Türkler, Müslüman olmadan önce mukaddes kabul edilen dağlara, yılın belirli zamanlarında ziyaretler yapar, kurbanlar sunarlardı. Örneğin Göktürkler, her sene 5. ayın 10-20. günleri arasında "Altın Dağa" çıkıp Tanrı'ya ibadet etmek suretiyle "Hac" ederlerdi(Danişmend, 1978:79-82).
Türkler; Ötüken, Tanrı, Uluğ dağlarını tanrılar dergâhı diye kabul etmişlerdir. Bu kutsal dağlara olan inançtan dolayı Hun, Göktür, Uygur Hakanları Ötüken Dağı'nı başkent yapmışlardır. Tian-Şan Dağı'na Tanrı Dağı denmesine de, onun masmavi buzlarla kaplı tepelerinin Han Tanrı, Matağ Ata isimleriyle anılması da, dağların kutsallaştırılması ile ilgili bir inançtır(Rahman, 1996:136-137).

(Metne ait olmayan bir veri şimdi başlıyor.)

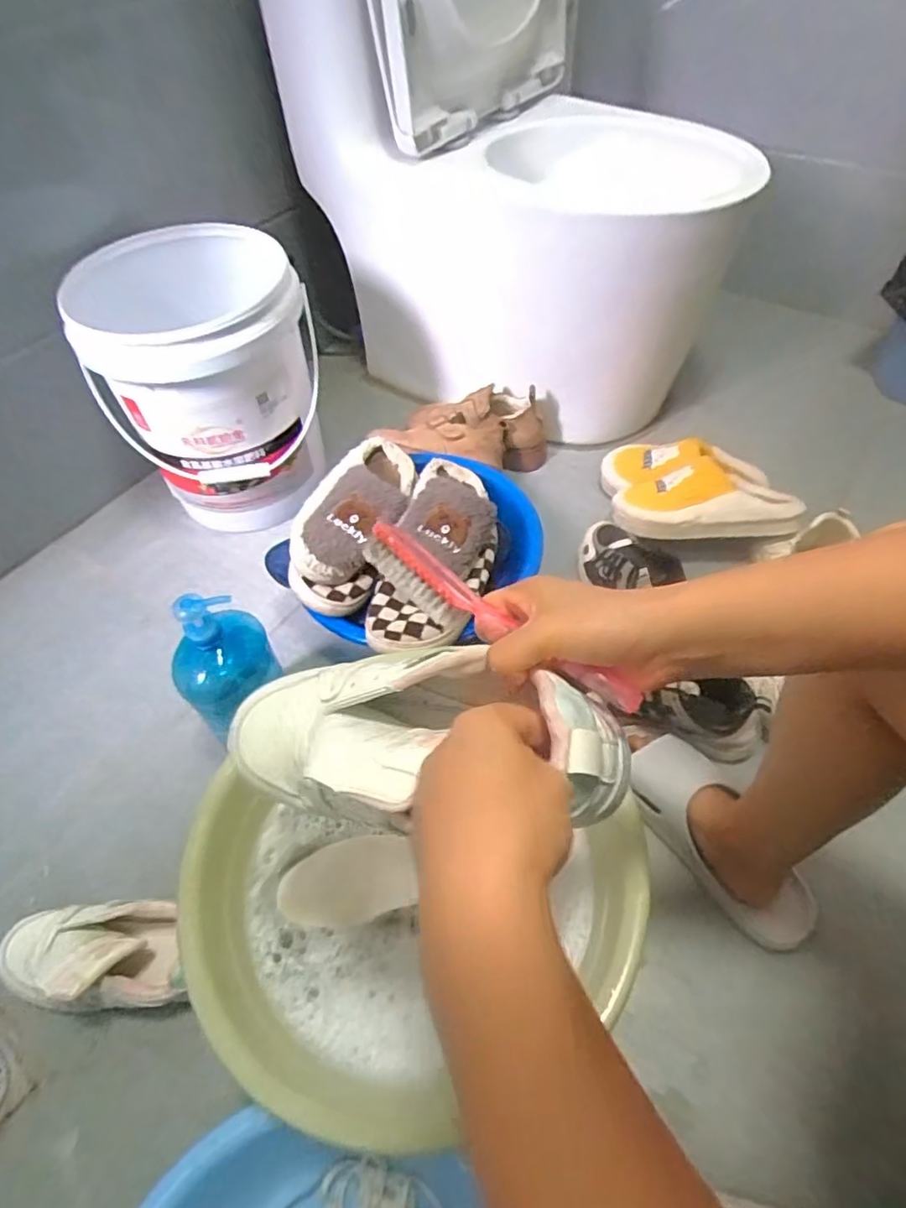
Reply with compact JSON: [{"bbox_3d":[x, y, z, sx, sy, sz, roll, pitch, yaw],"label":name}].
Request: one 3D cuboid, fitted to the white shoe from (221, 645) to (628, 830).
[{"bbox_3d":[-0.028,0.080,0.352,0.224,0.079,0.091,-7,50,23],"label":"white shoe"}]

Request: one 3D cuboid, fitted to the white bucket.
[{"bbox_3d":[-0.345,-0.320,0.943,0.283,0.341,0.272,-2,53,2],"label":"white bucket"}]

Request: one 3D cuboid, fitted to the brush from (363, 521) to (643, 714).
[{"bbox_3d":[0.025,0.005,0.367,0.184,0.022,0.039,31,60,18],"label":"brush"}]

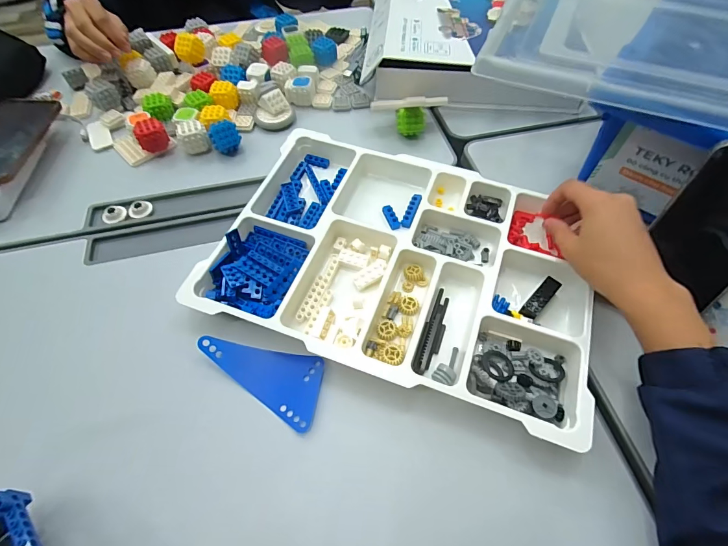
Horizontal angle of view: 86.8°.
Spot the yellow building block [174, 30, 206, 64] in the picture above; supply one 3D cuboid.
[{"bbox_3d":[-0.263,-0.338,0.580,0.043,0.043,0.039,-22,60,-13],"label":"yellow building block"}]

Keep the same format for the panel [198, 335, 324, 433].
[{"bbox_3d":[-0.099,0.100,0.353,0.114,0.006,0.063,10,67,0],"label":"panel"}]

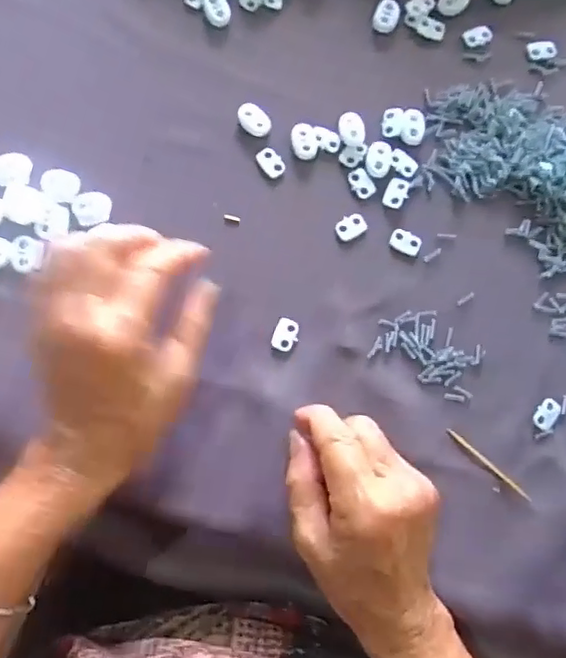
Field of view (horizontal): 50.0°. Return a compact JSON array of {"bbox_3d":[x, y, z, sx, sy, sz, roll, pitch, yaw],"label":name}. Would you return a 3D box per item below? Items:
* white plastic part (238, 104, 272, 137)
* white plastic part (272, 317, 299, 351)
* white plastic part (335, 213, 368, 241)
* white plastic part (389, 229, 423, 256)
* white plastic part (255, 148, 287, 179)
[{"bbox_3d":[-0.018,-0.132,0.382,0.023,0.004,0.017,44,81,2],"label":"white plastic part"},{"bbox_3d":[0.002,0.003,0.362,0.014,0.004,0.020,13,82,-3],"label":"white plastic part"},{"bbox_3d":[0.042,-0.063,0.374,0.020,0.004,0.014,-29,86,-8],"label":"white plastic part"},{"bbox_3d":[0.076,-0.054,0.375,0.019,0.004,0.013,26,81,-1],"label":"white plastic part"},{"bbox_3d":[-0.007,-0.104,0.377,0.013,0.004,0.019,-38,87,-8],"label":"white plastic part"}]

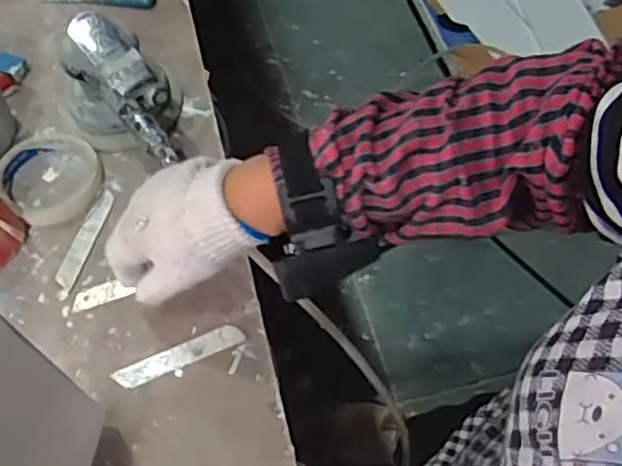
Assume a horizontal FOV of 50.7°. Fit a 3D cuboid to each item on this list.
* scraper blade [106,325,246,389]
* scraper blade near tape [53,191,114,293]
[{"bbox_3d":[-0.100,0.095,0.504,0.099,0.004,0.020,-23,67,-11],"label":"scraper blade"},{"bbox_3d":[-0.194,0.003,0.568,0.020,0.006,0.099,10,59,8],"label":"scraper blade near tape"}]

Eski Oğuzlarda her boyun her oymağın kendine özgü kutsal dağı olduğu gibi boylardan kurulu büyük birliklerde de kendilerine ilişkin dağları vardı. Bu dağa kut dağ denirdi. Söz gelimi Gök Türk İmparatorluğunun kutsal dağı ve ormanı Ötüken dağı ve ormanıdır(Birdoğan, 1998:60).
Şamanlara göre tüm evren ruhlarla doludur. Dağlar, göller ve ırmaklar bu nedenle hep canlı varlıklardır. Bunu Anadolu'daki Türk ve Kürt Alevîlerinde de görüyoruz. Bütün Anadolu'da dağ tepelerinde uluyol velilerinin yatırları vardır. Türkiye'nin hemen hemen her bölgesinde hıdırlık tepeleri bulunmaktadır(a.g.y:60).

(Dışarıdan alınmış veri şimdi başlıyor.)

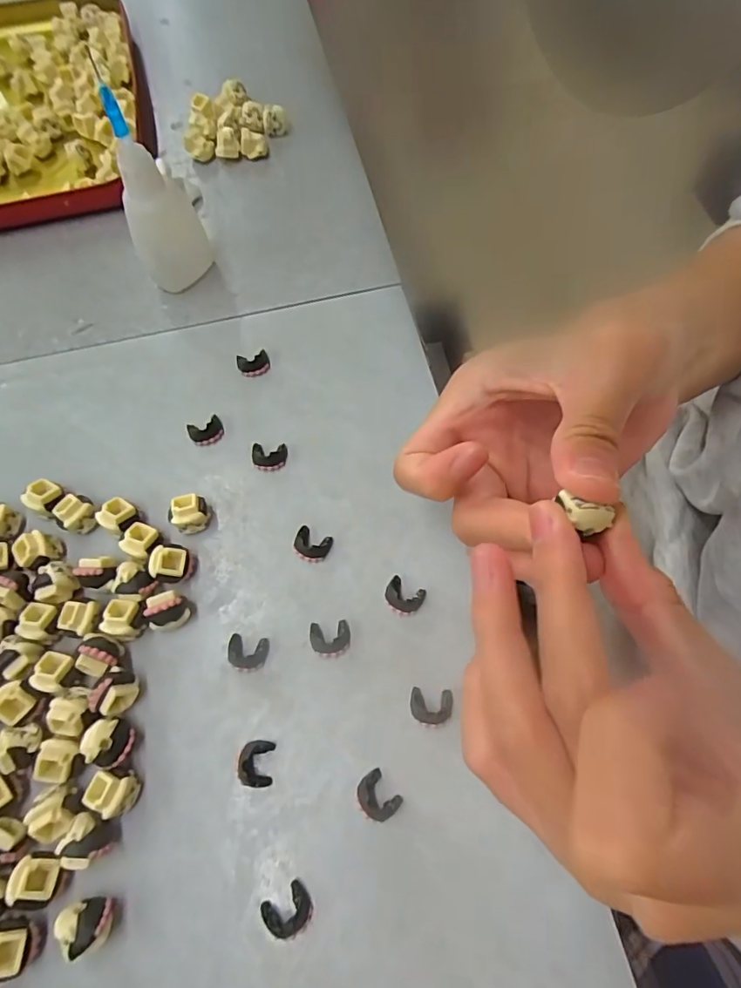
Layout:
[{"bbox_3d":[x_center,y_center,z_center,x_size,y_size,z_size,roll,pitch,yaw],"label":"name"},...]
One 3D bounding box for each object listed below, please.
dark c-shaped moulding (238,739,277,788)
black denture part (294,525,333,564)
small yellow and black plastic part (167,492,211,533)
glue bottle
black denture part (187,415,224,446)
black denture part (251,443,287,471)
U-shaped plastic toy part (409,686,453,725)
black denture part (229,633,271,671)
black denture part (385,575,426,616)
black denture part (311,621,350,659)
[{"bbox_3d":[-0.043,0.101,0.189,0.012,0.008,0.016,4,69,1],"label":"dark c-shaped moulding"},{"bbox_3d":[-0.026,0.022,0.221,0.016,0.007,0.014,23,70,8],"label":"black denture part"},{"bbox_3d":[-0.080,0.008,0.223,0.015,0.014,0.015,-4,69,-2],"label":"small yellow and black plastic part"},{"bbox_3d":[-0.103,-0.140,0.239,0.024,0.092,0.030,6,69,2],"label":"glue bottle"},{"bbox_3d":[-0.079,-0.031,0.242,0.016,0.007,0.013,-22,70,-9],"label":"black denture part"},{"bbox_3d":[-0.047,-0.019,0.237,0.016,0.007,0.014,-5,69,-2],"label":"black denture part"},{"bbox_3d":[0.024,0.083,0.197,0.016,0.005,0.013,5,69,1],"label":"U-shaped plastic toy part"},{"bbox_3d":[-0.050,0.064,0.205,0.017,0.007,0.014,6,69,2],"label":"black denture part"},{"bbox_3d":[0.014,0.043,0.211,0.016,0.008,0.014,28,71,10],"label":"black denture part"},{"bbox_3d":[-0.016,0.059,0.206,0.016,0.007,0.014,-6,69,-3],"label":"black denture part"}]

Dikkat çekecek şekilde büyümüş ve çatallaşmış ağaçlar, yarlar ve taşlar arasından sızan sular ve membalar kutsaldır veya kutsal ruhların bulunduğu yerlerdir. Eski Türklerde dağların ve ağaçların kutsallığına, membalarda veya kaya diplerinde perilerin yaşadığına inanılmakta idi. Türkmen Alevîler bu yüzden topraklarına çok bağlıdırlar. Çorak bir yere yerleşmiş bile olsalar o köyün bereketsiz toprağını kolay kolay terkedemezler. Çünkü bütün maneviyatları, geçmişleri, dağları, tepeleri ve
yatırları ile oralara bağlanmışlardır.(Yörükan, 1998:65). Gerçekten de Çubuk Yöresindeki Alevî köylerinin çoğunluğu da verimsiz topraklar üzerine kurulmuştur.

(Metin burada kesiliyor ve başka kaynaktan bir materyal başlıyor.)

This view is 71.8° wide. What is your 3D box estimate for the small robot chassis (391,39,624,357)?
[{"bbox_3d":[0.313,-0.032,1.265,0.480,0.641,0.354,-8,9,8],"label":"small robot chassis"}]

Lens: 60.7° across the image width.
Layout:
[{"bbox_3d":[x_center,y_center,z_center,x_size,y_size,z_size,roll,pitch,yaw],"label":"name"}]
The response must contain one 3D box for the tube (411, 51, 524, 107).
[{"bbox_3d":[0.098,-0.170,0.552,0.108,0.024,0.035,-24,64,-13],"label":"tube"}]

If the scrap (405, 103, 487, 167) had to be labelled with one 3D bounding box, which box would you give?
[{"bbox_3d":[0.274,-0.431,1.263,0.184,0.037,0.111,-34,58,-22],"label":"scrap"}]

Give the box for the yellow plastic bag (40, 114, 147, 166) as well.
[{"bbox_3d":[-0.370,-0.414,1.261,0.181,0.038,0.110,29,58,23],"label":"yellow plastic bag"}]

Günümüzde Adana'dan Çanakkale'ye kadar uzanan şeritte yaşayan Tahtacı
Türkmenler, Egede Edremit yakınlarındaki Kaz Dağlarını ağustos ayının son haftası
ile ekim başlarında kutsamaktadırlar. Bu kutsama bir çeşit hacdır. Dağın doruğuna
yakın yerde Baba ve Sarıkız yatırlarının olduğu kabul
edilmektedir(Birdoğan, 1998:61).
Yine Çubuk'ta bu Yöre Alevîlerinin kutsal saydıkları Aydos Dağı vardır. Orta Asya'dan gelen Alevî Türkler, hayvanlarını otlatmak için ilk defa Aydost Dağı'na gelmişler ve orada konar-göçer şekilde yaşamışlardır(Kılıç,20.2.99). Bundan başka bu dağın eteklerinde bazı Alevî ulularının yatırları bulunmaktadır. Yine Çubuk Yöresi Alevî ulularından Seyyid Süleyman arkadaşı Sarısulu İbiş ile birlikte Kösrelik Köyü'ne gitmek üzere, bir kış günü yola çıkarlar ve yollarını şaşırarak Aydost Dağı'nın zirvesine çıkarlar ve bu dağa sitem eden bir deyiş söylemişlerdir(Avcı, 1987:221 -222):
Yazın geldiğini nereden bileyim Karşı dağın karı eriyip gider Bir haber sorayım şu akan sudan O da bağrını yere sürüp gider.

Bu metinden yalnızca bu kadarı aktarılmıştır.